**What is required**:
Both the line containing "(polyline (pts (xy 5.08 -22.86)" and the line containing "(pin output line (at 38.1 -10.16" belong to the span. Output exactly that span from the listing below, and nothing outside it.

◇ ◇ ◇ ◇

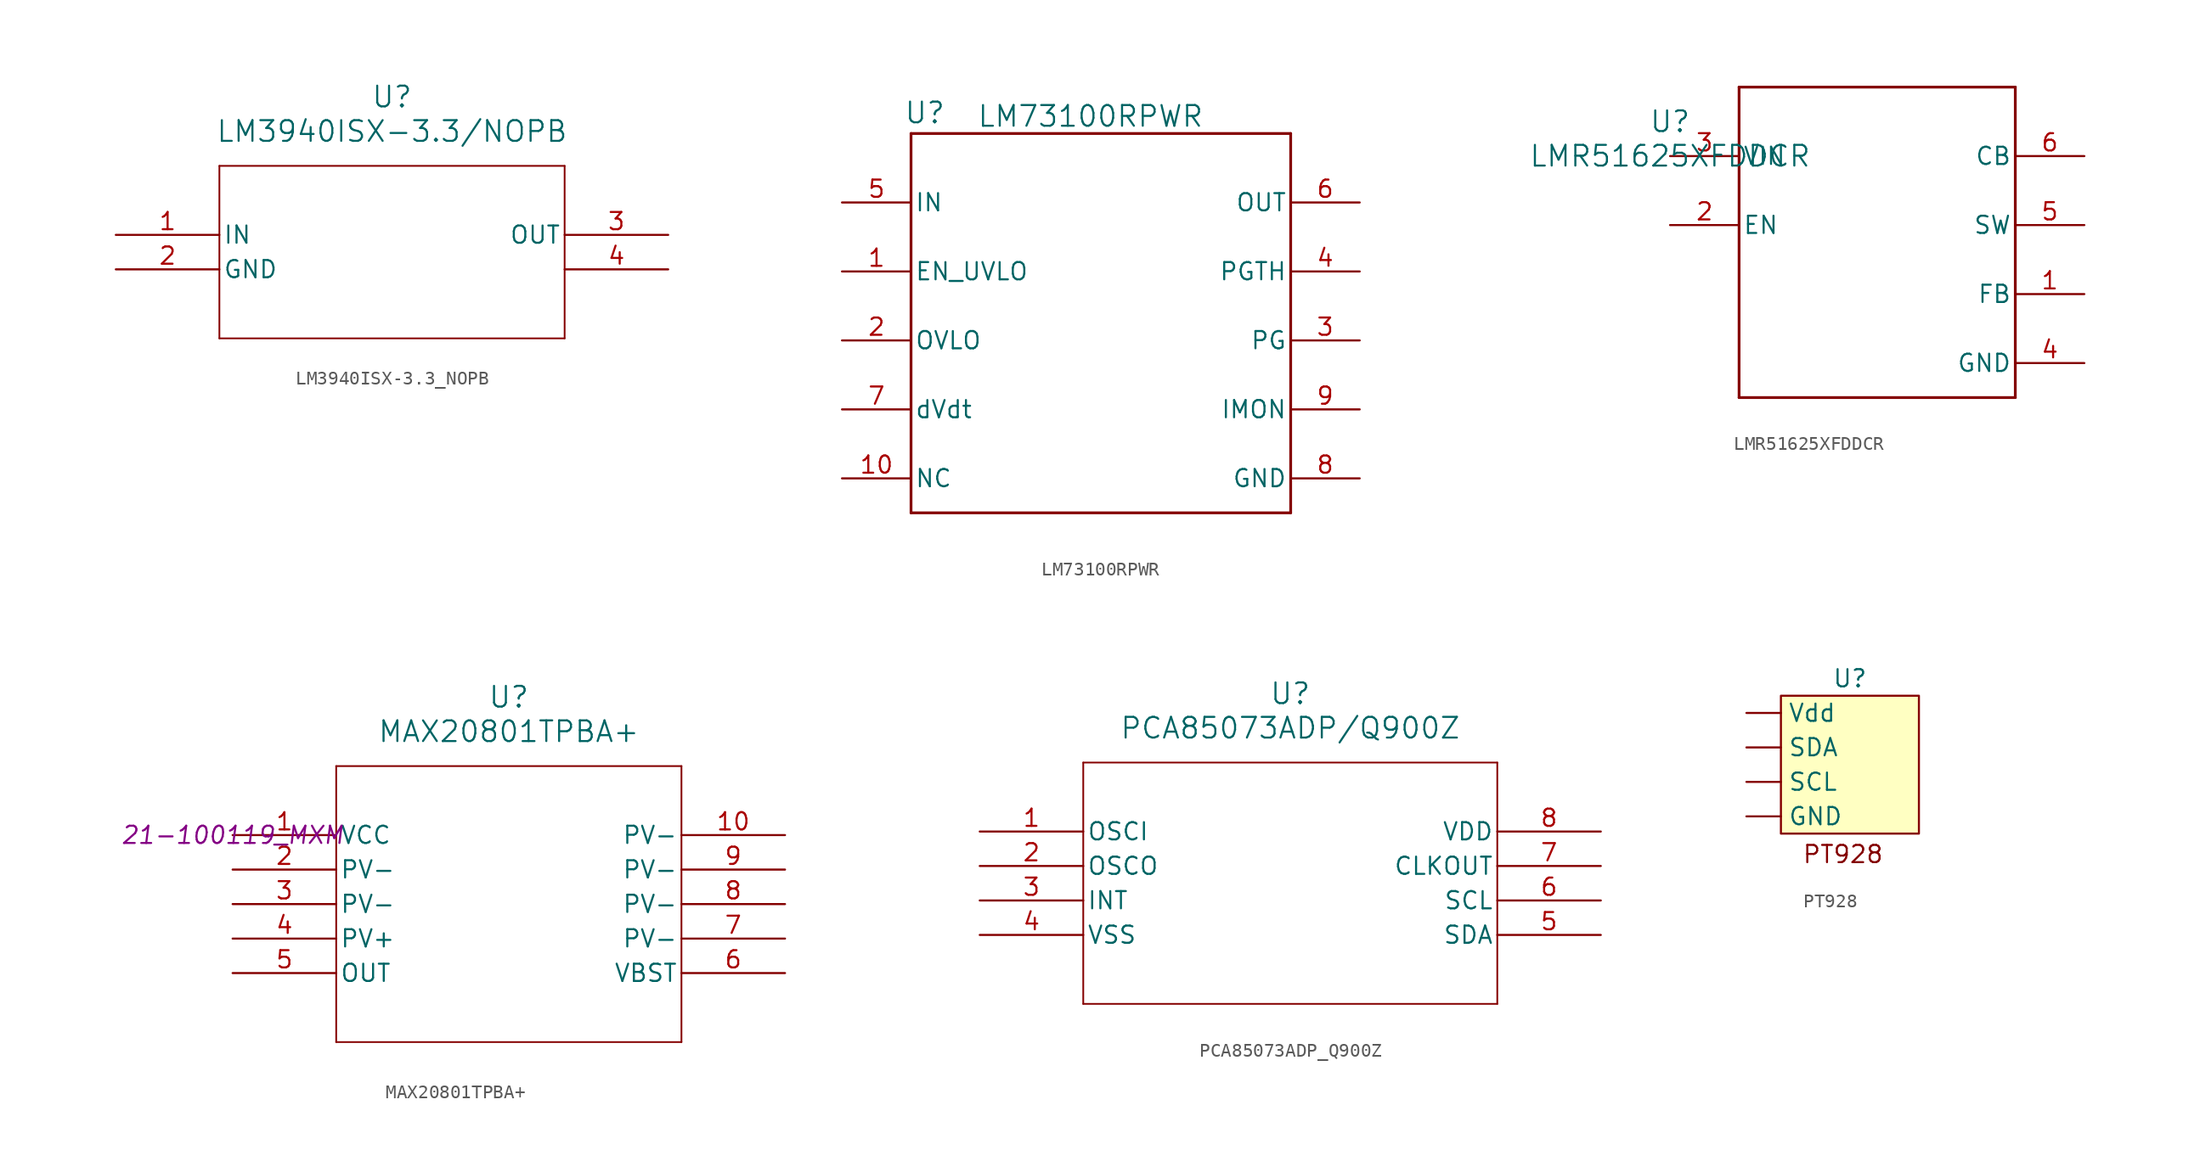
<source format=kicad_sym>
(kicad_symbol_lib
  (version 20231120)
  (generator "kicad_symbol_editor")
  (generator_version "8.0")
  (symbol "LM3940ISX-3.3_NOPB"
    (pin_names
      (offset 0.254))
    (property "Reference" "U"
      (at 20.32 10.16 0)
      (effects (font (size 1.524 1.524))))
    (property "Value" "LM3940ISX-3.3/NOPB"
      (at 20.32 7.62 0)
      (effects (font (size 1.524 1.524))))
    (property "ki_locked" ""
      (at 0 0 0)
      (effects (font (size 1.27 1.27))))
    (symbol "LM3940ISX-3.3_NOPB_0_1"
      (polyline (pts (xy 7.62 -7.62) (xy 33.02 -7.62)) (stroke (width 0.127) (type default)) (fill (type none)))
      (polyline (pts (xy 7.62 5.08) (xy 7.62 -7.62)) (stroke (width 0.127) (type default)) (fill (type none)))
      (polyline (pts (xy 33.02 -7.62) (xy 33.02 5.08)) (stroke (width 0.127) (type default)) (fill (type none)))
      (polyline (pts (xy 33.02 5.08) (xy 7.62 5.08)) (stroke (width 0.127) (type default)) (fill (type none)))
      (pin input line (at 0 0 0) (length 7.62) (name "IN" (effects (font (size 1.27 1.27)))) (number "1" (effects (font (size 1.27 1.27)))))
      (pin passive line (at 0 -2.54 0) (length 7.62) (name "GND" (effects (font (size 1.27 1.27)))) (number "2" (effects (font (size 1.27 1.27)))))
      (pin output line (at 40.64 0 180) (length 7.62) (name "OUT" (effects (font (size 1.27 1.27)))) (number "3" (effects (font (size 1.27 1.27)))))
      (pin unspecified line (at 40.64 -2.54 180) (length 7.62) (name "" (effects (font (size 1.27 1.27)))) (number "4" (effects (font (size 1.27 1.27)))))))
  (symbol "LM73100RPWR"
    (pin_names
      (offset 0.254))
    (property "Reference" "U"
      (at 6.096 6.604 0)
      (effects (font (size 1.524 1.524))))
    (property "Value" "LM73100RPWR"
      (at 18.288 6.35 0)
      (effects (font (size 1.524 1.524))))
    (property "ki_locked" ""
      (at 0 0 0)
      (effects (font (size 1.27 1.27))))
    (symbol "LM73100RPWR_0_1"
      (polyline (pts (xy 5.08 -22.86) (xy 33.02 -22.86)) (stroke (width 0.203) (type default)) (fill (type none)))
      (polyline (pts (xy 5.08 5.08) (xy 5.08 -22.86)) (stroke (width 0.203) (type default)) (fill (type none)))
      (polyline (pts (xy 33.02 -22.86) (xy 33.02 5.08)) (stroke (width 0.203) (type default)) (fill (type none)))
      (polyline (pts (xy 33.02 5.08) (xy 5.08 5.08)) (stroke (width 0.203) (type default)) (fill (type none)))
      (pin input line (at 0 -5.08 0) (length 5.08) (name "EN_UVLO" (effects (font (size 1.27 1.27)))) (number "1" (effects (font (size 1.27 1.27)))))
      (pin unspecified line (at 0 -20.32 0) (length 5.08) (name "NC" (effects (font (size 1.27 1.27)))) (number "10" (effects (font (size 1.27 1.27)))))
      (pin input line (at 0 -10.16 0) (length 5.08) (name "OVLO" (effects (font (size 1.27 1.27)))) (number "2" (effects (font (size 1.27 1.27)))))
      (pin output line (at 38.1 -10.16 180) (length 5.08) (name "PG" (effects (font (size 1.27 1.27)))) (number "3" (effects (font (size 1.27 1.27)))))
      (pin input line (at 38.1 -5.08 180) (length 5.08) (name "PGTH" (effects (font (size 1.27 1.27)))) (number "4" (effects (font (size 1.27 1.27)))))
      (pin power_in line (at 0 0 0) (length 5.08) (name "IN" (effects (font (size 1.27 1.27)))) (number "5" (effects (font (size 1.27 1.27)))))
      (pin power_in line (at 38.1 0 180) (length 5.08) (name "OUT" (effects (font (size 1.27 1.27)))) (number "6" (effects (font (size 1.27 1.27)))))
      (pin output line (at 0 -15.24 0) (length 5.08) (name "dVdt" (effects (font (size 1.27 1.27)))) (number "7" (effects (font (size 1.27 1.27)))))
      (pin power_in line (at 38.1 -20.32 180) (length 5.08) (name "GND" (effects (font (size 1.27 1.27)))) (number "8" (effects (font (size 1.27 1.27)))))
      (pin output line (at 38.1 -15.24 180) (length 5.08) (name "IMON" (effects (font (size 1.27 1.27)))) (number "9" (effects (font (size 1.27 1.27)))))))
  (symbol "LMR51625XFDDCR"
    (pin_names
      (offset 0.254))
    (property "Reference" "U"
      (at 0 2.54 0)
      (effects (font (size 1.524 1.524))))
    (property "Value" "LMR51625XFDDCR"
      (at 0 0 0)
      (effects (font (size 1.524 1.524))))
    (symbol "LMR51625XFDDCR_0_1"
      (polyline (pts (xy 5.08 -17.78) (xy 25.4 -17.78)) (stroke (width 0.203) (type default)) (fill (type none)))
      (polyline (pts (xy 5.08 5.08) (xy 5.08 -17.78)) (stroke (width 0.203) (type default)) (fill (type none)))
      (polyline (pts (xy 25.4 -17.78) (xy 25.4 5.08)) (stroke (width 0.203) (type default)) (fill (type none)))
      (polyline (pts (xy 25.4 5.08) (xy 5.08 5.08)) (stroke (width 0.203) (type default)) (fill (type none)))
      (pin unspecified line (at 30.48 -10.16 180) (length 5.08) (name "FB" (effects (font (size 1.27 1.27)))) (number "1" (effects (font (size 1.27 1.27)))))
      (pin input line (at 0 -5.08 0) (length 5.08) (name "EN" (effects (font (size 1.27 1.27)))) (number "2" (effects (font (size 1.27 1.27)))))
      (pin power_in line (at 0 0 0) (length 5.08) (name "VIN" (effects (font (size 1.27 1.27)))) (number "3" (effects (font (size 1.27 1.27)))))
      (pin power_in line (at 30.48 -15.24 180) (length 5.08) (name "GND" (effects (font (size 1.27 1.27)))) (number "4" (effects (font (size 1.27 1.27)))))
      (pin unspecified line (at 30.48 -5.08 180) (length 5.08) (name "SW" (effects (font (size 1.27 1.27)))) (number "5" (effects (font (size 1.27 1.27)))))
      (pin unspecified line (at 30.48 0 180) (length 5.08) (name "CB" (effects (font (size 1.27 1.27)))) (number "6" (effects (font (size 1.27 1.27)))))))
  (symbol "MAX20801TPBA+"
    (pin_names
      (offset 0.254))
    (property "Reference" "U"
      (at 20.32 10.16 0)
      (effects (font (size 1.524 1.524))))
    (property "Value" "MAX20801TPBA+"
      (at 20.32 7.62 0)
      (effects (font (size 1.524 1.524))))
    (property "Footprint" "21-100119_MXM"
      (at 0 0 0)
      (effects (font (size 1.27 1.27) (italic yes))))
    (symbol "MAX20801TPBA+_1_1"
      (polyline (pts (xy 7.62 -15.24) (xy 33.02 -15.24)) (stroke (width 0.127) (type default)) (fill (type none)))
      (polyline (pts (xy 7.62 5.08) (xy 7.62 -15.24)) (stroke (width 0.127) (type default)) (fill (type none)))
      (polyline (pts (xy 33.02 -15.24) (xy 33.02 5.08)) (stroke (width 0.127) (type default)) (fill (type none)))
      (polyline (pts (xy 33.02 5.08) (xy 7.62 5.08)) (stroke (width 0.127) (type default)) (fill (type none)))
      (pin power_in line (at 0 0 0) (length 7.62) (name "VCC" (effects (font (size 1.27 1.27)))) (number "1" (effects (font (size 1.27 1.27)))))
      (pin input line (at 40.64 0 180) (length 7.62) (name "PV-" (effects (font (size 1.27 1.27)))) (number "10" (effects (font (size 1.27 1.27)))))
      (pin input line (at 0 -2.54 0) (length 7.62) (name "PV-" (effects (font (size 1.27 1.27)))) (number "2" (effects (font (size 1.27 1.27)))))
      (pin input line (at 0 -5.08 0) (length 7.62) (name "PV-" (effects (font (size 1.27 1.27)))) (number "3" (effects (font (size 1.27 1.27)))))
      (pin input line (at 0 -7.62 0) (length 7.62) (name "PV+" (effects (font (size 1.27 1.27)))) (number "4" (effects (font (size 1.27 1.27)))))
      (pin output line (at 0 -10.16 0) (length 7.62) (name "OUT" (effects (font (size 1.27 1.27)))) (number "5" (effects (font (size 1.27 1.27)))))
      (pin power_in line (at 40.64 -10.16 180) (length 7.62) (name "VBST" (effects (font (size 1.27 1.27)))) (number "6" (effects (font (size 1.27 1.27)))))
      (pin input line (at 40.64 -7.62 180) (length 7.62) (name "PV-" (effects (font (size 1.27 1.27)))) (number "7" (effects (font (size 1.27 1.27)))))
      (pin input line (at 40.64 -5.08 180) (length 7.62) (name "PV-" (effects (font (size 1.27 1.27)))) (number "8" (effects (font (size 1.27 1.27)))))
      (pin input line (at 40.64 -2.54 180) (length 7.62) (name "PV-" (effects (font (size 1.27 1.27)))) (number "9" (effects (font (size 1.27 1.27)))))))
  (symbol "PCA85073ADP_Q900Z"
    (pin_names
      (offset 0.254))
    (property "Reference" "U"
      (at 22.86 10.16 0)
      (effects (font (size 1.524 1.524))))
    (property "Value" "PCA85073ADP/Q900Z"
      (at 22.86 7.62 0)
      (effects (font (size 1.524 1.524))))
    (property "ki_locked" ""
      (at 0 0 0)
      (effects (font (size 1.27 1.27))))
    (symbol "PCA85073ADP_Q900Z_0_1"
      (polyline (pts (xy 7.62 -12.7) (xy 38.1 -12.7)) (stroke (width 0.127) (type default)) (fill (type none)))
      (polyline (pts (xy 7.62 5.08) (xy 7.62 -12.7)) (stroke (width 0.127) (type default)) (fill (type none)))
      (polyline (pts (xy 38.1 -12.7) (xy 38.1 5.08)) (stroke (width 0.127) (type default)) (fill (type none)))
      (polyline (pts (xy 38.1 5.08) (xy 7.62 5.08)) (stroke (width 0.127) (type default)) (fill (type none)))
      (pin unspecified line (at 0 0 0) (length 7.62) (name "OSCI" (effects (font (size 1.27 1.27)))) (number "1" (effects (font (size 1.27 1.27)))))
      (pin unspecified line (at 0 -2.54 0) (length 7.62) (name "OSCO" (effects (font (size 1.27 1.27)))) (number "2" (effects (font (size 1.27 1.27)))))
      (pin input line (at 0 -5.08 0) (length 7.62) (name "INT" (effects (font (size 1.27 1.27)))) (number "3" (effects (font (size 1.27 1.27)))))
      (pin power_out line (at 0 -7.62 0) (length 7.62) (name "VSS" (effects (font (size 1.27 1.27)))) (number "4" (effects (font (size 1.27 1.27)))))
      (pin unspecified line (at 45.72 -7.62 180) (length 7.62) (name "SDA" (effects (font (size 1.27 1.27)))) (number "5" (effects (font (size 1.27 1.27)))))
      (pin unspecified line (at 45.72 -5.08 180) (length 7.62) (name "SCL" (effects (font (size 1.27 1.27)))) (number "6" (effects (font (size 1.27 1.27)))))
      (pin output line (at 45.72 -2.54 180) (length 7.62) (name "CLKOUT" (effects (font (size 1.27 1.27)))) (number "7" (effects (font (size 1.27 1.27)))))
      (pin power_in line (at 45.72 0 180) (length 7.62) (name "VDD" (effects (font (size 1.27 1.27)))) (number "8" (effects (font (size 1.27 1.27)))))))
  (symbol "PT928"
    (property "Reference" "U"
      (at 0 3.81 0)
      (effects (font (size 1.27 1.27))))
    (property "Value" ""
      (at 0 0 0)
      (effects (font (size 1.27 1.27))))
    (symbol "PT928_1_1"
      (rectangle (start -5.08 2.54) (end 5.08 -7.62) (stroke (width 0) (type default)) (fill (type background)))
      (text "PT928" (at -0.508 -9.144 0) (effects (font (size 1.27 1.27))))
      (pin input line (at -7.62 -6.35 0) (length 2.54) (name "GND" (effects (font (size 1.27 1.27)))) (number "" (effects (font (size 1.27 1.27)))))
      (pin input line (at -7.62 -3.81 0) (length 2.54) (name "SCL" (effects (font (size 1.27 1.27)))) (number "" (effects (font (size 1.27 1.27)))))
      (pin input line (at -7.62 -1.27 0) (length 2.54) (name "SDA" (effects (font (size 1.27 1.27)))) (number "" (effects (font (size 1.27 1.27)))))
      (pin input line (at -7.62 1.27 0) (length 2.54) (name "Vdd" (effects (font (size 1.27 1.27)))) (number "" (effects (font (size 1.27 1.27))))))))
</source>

◇ ◇ ◇ ◇

**Result**:
      (polyline (pts (xy 5.08 -22.86) (xy 33.02 -22.86)) (stroke (width 0.203) (type default)) (fill (type none)))
      (polyline (pts (xy 5.08 5.08) (xy 5.08 -22.86)) (stroke (width 0.203) (type default)) (fill (type none)))
      (polyline (pts (xy 33.02 -22.86) (xy 33.02 5.08)) (stroke (width 0.203) (type default)) (fill (type none)))
      (polyline (pts (xy 33.02 5.08) (xy 5.08 5.08)) (stroke (width 0.203) (type default)) (fill (type none)))
      (pin input line (at 0 -5.08 0) (length 5.08) (name "EN_UVLO" (effects (font (size 1.27 1.27)))) (number "1" (effects (font (size 1.27 1.27)))))
      (pin unspecified line (at 0 -20.32 0) (length 5.08) (name "NC" (effects (font (size 1.27 1.27)))) (number "10" (effects (font (size 1.27 1.27)))))
      (pin input line (at 0 -10.16 0) (length 5.08) (name "OVLO" (effects (font (size 1.27 1.27)))) (number "2" (effects (font (size 1.27 1.27)))))
      (pin output line (at 38.1 -10.16 180) (length 5.08) (name "PG" (effects (font (size 1.27 1.27)))) (number "3" (effects (font (size 1.27 1.27)))))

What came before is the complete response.